Le Sénégal durcit considérablement sa législation contre l'homosexualité
L'Assemblée nationale sénégalaise a adopté, mercredi, une loi controversée qui renforce sévèrement la répression des relations homosexuelles. Ce texte double les peines encourues, les portant désormais de cinq à dix ans d'emprisonnement. Cette décision intervient dans un contexte marqué par une vague d'homophobie et une série d'arrestations pour homosexualité présumée à travers le pays.
Des peines alourdies et de nouvelles infractions
La nouvelle législation prévoit que la peine maximale de dix ans sera appliquée si l'acte est commis avec un mineur. Elle introduit également des sanctions pénales contre la promotion, le soutien ou le financement de l'homosexualité, de la bisexualité et de la transsexualité sur le territoire sénégalais. La loi doit maintenant être promulguée par le président Bassirou Diomaye Faye, une étape qui ferait du Sénégal l'un des pays les plus répressifs d'Afrique à l'encontre des personnes LGBT+.
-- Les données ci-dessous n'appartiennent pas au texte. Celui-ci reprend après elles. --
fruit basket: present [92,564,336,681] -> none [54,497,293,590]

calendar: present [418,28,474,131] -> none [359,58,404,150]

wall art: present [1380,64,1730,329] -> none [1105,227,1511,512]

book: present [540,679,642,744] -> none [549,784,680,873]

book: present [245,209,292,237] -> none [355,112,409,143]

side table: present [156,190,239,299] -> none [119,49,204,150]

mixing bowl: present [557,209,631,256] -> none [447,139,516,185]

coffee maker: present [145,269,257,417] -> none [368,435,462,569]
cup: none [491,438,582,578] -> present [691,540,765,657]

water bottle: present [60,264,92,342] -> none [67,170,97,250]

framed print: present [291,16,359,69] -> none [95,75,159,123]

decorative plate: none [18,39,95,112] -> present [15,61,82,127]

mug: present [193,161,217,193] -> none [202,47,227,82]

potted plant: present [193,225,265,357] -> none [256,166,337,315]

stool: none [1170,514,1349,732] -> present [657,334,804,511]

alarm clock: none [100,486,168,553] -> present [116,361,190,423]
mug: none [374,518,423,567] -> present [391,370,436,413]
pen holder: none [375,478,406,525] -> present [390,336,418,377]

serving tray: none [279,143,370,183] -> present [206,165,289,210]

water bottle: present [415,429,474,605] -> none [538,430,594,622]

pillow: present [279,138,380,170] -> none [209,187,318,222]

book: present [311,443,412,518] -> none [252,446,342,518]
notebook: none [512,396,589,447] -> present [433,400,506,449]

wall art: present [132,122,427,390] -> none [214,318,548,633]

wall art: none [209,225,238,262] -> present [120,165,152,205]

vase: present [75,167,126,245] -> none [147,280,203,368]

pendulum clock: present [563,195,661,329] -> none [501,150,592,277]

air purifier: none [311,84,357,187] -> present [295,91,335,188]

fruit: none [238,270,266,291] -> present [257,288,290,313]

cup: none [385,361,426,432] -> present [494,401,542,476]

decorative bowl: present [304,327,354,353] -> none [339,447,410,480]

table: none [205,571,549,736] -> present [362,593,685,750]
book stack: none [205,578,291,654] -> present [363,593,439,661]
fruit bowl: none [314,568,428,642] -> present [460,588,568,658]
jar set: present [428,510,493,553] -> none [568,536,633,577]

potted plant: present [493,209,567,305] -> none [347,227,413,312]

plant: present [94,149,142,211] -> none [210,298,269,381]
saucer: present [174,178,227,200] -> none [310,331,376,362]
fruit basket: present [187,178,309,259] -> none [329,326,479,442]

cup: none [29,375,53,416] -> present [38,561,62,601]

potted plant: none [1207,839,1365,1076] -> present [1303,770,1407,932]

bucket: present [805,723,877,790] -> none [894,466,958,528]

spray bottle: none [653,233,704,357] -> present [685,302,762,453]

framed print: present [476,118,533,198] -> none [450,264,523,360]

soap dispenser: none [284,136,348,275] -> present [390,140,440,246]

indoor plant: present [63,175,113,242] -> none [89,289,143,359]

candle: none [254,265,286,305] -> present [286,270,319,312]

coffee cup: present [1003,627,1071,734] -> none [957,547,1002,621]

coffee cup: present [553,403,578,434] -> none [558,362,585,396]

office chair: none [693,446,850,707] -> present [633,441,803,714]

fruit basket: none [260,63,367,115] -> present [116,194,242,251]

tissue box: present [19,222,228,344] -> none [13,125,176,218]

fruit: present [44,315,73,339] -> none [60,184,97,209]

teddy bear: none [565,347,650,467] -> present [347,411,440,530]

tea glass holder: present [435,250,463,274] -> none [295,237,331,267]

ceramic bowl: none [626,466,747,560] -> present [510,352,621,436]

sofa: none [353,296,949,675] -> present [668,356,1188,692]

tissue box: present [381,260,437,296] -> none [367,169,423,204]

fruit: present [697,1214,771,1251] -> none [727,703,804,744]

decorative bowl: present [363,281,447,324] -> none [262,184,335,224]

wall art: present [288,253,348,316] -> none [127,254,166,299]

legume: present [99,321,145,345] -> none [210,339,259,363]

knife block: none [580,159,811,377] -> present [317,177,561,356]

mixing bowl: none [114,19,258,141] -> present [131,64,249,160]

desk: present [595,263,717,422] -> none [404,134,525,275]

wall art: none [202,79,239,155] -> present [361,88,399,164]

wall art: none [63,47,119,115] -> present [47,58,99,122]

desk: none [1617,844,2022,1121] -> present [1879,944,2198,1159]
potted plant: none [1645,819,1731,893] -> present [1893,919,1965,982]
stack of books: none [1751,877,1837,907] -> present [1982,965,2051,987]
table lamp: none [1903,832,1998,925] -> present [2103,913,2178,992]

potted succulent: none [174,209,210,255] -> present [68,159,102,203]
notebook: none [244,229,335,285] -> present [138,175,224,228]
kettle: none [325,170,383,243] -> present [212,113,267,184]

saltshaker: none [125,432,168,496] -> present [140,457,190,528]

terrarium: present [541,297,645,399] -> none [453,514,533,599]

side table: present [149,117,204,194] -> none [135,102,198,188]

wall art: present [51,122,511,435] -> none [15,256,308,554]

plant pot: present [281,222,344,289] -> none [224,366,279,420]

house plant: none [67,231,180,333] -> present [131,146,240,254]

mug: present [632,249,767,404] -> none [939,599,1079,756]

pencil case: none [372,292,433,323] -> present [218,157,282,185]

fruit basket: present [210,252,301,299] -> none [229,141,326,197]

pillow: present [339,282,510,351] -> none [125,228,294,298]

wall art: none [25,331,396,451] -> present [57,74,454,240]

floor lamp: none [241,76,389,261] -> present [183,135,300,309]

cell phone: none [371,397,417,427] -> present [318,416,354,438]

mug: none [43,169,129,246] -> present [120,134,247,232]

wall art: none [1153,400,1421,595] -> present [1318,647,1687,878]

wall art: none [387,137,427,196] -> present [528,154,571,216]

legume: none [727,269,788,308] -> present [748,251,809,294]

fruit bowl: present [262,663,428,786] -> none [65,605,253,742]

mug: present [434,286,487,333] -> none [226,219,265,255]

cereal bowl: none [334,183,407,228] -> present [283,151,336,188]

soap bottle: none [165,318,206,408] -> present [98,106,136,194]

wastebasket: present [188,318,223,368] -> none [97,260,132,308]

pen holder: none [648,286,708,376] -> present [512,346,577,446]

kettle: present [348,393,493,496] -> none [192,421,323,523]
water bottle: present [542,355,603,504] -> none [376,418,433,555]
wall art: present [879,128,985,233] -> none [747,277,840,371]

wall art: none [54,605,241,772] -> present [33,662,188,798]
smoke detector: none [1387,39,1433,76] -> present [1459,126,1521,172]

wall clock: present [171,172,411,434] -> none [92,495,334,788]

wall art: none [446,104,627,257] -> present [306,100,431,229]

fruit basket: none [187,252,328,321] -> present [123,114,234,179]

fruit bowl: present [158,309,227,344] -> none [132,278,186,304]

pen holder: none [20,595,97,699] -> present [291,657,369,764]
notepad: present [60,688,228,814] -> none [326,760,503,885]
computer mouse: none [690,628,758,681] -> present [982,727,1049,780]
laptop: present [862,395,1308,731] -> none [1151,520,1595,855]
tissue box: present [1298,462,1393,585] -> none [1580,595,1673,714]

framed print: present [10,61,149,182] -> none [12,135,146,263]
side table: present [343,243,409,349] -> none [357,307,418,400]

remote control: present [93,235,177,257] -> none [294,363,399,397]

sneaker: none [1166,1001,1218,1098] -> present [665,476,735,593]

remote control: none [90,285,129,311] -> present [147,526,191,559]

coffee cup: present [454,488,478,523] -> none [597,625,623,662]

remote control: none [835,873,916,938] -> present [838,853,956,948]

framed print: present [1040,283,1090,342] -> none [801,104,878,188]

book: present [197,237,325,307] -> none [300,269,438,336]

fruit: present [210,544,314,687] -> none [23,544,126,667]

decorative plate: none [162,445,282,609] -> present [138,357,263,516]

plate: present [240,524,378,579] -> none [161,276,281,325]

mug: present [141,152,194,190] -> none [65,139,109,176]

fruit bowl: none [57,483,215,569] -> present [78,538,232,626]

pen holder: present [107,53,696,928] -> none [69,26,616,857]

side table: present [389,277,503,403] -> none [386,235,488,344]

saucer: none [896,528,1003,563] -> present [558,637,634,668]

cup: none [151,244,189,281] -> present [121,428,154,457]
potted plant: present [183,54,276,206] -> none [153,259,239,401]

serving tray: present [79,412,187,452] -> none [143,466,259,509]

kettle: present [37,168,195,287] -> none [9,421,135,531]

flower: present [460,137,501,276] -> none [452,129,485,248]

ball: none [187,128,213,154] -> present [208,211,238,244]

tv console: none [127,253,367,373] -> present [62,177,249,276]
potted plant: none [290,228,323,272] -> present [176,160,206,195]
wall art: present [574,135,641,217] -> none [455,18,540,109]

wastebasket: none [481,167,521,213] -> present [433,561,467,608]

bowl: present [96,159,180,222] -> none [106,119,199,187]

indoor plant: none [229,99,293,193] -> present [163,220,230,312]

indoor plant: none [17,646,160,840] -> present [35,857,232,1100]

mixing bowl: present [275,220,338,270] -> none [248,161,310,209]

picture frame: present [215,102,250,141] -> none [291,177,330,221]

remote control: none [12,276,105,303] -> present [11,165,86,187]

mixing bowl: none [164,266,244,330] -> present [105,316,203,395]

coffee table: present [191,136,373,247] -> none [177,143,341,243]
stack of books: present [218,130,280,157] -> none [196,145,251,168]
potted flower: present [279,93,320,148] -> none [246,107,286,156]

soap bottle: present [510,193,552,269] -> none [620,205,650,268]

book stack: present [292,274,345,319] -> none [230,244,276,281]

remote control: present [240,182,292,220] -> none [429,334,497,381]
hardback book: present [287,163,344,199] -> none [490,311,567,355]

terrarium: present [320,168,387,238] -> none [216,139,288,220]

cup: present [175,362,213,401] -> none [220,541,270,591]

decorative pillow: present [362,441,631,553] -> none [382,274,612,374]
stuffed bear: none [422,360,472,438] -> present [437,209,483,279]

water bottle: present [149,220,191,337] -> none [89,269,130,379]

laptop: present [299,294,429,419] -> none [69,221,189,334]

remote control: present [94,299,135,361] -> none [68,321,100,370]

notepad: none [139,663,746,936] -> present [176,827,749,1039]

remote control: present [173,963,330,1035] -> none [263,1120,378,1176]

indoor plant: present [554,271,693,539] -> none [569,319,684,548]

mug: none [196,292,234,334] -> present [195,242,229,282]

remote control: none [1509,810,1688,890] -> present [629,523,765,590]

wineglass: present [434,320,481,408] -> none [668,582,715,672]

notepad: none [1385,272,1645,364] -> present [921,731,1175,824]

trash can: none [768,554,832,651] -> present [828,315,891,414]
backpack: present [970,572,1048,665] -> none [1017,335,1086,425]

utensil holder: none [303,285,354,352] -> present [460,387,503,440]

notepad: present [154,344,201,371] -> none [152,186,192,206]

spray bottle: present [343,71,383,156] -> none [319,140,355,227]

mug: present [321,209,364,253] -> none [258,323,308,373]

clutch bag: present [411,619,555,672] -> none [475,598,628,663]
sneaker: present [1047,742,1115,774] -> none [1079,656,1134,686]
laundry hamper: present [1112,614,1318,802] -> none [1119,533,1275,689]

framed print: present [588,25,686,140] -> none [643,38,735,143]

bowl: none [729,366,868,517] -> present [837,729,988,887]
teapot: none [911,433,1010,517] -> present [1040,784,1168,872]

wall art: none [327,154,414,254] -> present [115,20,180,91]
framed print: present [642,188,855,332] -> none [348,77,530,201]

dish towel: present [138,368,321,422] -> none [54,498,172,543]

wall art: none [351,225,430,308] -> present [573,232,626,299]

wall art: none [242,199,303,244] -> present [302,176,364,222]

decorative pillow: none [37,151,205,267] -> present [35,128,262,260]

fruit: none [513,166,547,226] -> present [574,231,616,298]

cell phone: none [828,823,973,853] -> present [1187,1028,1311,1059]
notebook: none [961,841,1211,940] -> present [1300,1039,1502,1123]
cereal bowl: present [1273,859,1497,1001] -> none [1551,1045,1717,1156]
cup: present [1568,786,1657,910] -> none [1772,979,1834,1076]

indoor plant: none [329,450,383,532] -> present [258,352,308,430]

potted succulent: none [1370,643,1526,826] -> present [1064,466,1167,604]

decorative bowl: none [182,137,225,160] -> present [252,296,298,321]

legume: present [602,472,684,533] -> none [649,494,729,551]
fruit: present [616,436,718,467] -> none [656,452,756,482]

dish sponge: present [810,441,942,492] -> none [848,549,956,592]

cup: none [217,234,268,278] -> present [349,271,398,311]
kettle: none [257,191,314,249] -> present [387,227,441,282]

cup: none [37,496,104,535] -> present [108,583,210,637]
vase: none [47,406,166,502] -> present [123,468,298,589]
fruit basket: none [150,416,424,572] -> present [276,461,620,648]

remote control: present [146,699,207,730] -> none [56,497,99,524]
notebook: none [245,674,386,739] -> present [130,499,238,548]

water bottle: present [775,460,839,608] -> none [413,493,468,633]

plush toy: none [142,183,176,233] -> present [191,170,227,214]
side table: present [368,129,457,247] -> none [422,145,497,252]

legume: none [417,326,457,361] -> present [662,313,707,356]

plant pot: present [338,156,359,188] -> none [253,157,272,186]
Un climat de tension et des arrestations en série
Le Sénégal, nation majoritairement musulmane, est secoué depuis plusieurs semaines par des débats houleux sur l'homosexualité, un sujet récurrent ces dernières années. La tension a considérablement monté après l'arrestation, début février, de douze hommes, dont deux célébrités locales, accusés d'« actes contre nature », une expression désignant les relations entre personnes de même sexe. Depuis cet événement, la presse rapporte quotidiennement de nouvelles arrestations, concernant plusieurs dizaines d'individus. Certains sont notamment accusés d'avoir volontairement transmis le sida, alimentant ainsi des polémiques virulentes et des discours stigmatisants.
Une réaction ferme du Haut-Commissariat de l'ONU aux droits de l'homme
Le Haut-Commissaire de l'ONU aux droits de l'homme, Volker Türk, a exprimé jeudi sa profonde préoccupation face à l'adoption de cette loi. Il a dénoncé une mesure qui « bafoue les droits humains sacro-saints dont nous jouissons tous », citant notamment :
- Le droit au respect et à la dignité
- Le droit à la vie privée
- Le droit à l'égalité
- Les libertés d'expression, d'association et de réunion pacifique
Volker Türk a rappelé que ces droits sont inscrits dans la Déclaration universelle des droits de l'homme et dans les traités internationaux auxquels le Sénégal est partie. Il a lancé un appel pressant : « J'exhorte le président à ne pas promulguer cette loi néfaste et les autorités à abroger la loi discriminatoire existante. » Cette position souligne les tensions entre les législations nationales et les engagements internationaux en matière de protection des droits fondamentaux.